I am trying to get my head around some introductory mechanics, however I need some help.
For this question:
It asks me to resolve the $200kN$ force shown acting on the pin into components in the (a) $x$ and $y$ directions, (b) $x’$ and $y$ directions and (c) $x$ and $y’$ directions.
Now, I know for part (a) $R_{x}=200\cos{40}=153.21$ (2 d.p.) and $R_{y}=200\sin{40}=128.56$ (2 d.p.).
However, for parts (b) and (c), isn't it true that $R_{x'}=200\cos(40+30)$ and $R_{y'}=200\sin(40+30)$?
Also, I don't understand why $R_{x}$ and $R_{y}$ change when you are resolving them with respect to $R_{x'}$ and $R_{y'}$ and not each other.

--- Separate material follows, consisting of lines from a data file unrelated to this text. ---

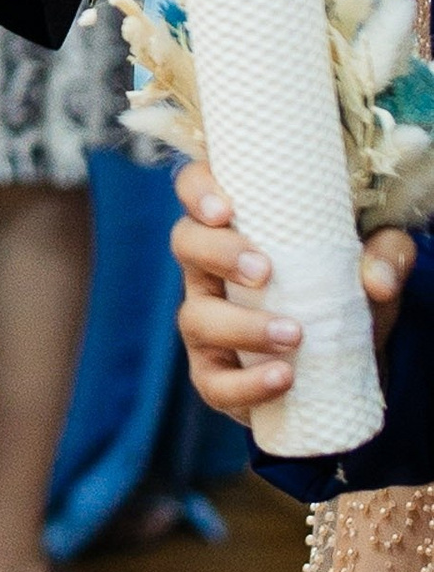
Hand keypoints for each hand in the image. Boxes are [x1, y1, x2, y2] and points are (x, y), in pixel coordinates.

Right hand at [171, 163, 412, 417]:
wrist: (350, 358)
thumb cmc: (347, 287)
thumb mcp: (377, 258)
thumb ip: (387, 254)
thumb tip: (376, 280)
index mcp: (234, 225)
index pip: (195, 187)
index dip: (198, 191)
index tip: (225, 209)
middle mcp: (208, 268)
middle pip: (185, 243)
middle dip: (218, 254)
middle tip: (264, 271)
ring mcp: (206, 321)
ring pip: (196, 317)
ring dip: (242, 326)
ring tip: (294, 335)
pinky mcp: (215, 373)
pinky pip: (213, 382)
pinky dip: (246, 384)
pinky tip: (284, 377)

No. The problem does not ask you to write $R$ in terms of $R_{x'}$ and $R_{y'}$. Forget everything you did in part a. What the problem asks in part b is to find two forces, one along $x'$ the other along $y$, such as the sum of them is $R$. You can write $R_{x'}$ as made up of a component along $x$: $R_{xx'}=R_{x'}\cos(30)$ and along $y$: $R_{yx'}=-R_{x'}\sin(30)$. Now write $R$ along $x$ and $y$ and you get $$R\cos(40)= R_{x'}\cos(30)$$ and $$R\sin(40)=R_y-R_{x'}\sin(30)$$ Equivalently, you can project the required components along $R$ and the direction perpendicular to $R$